There were no government directives from Lebanon on Sunday morning, Reuters reported.
Israel's military said on Sunday that a barrage of approximately 150 rockets, cruise missiles and drones were launched overnight toward Israeli soil.
Sirens sounded across Israel all night as multiple rockets and missiles were fired, most of which were intercepted by Israeli aerial defense systems, the military said.
Several buildings were struck, including a house badly damaged near the Israeli city of Haifa. Rescue teams treated the wounded but there were no reports of deaths. Residents had been instructed to stay near bomb shelters and safe rooms.
Hezbollah said it targeted Israel's Ramat David Airbase with successive barrages of missiles, in the deepest strikes it has claimed since hostilities began.
The UN special coordinator in Lebanon, Jeanine Hennis-Plasschaert, said in a post on X that "with the region on the brink of an imminent catastrophe, it cannot be overstated enough: there is NO military solution that will make either side safer".

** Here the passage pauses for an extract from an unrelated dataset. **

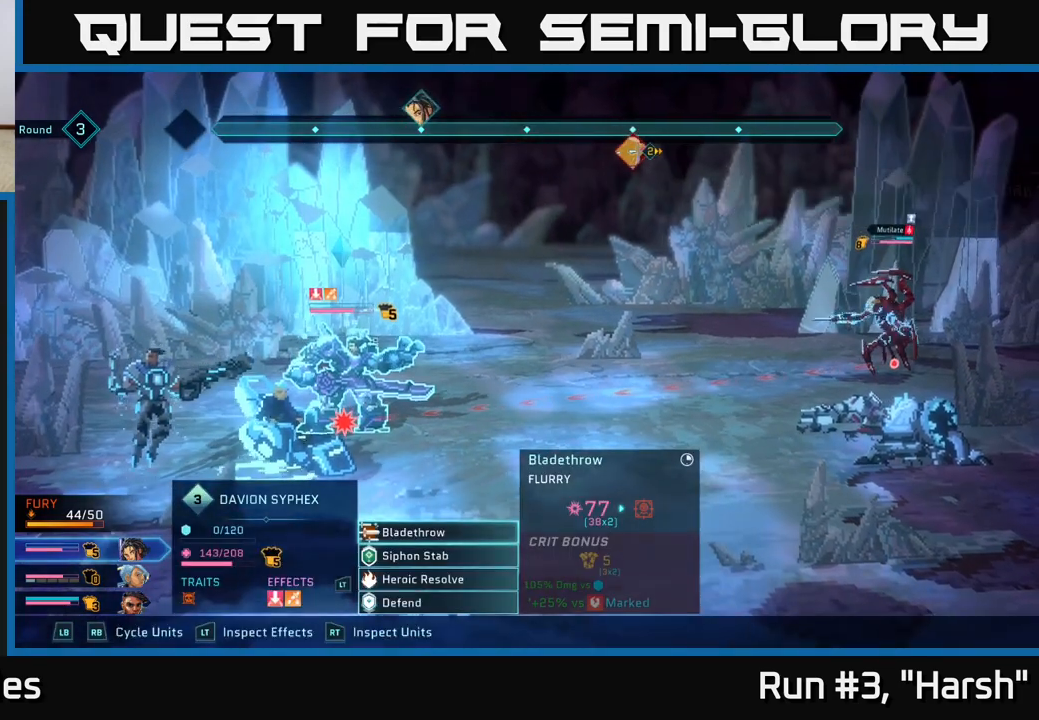
{"buttons": [], "left_stick": "center", "right_stick": "center", "events": []}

The US State Department on Saturday urged its citizens in Lebanon to leave the country while commercial options remain available over fears of a wider conflict.

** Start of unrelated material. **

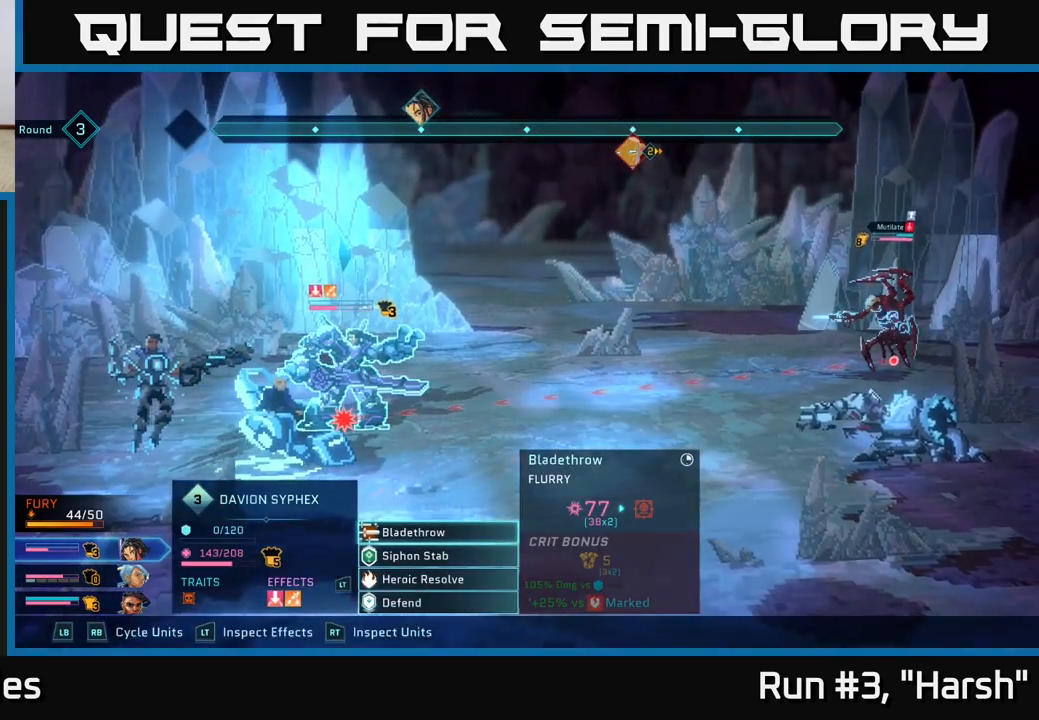
{"buttons": [], "left_stick": "center", "right_stick": "center", "events": []}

In Friday's attack, Hezbollah said 16 members, including senior leader Ibrahim Aqil and another commander Ahmed Wahbi, were among those killed.
Israel's army said it hit an underground gathering of Aqil and leaders of Hezbollah's Radwan forces, and had almost completely dismantled its military chain of command.
The attack leveled a multistory residential building in the crowded suburb and damaged a nursery next door, a security source said. At least three children and seven women were among those killed, according to the health ministry.
Friday's strike inflicted another blow on Hezbollah after two days of attacks last week, in which pagers and walkie-talkies used by its members exploded.
The death toll in those attacks, widely believed to have been carried out by Israel, has risen to 39 with more than 3,000 injured. Israel has neither confirmed nor denied involvement.
In what it said was the initial retaliation for the attacks with the exploding devices, Hezbollah posted on its Telegram channel on Sunday that it had launched rockets at Israeli military-industry facilities.
Israel quickly responded, striking Hezbollah targets in Lebanon, the military said in a statement.
The developments marked the escalation of the conflict on the Israel-Lebanon border that began on Oct 8, when Hezbollah launched rockets at Israel in solidarity with Hamas in the Gaza Strip, prompting Israel's retaliatory artillery fire and airstrikes into southeastern Lebanon.
Hezbollah says it will keep fighting until Israel agrees to a truce in Gaza.
An Israeli strike on a school in northern Gaza on Saturday killed at least 22 people, according to the Gaza Health Ministry, while the Israeli army said it targeted a Hamas command center in what used to be a school.
Another 30 were wounded in the strike on the school in the Zeitoun area of Gaza City, the ministry said in a statement.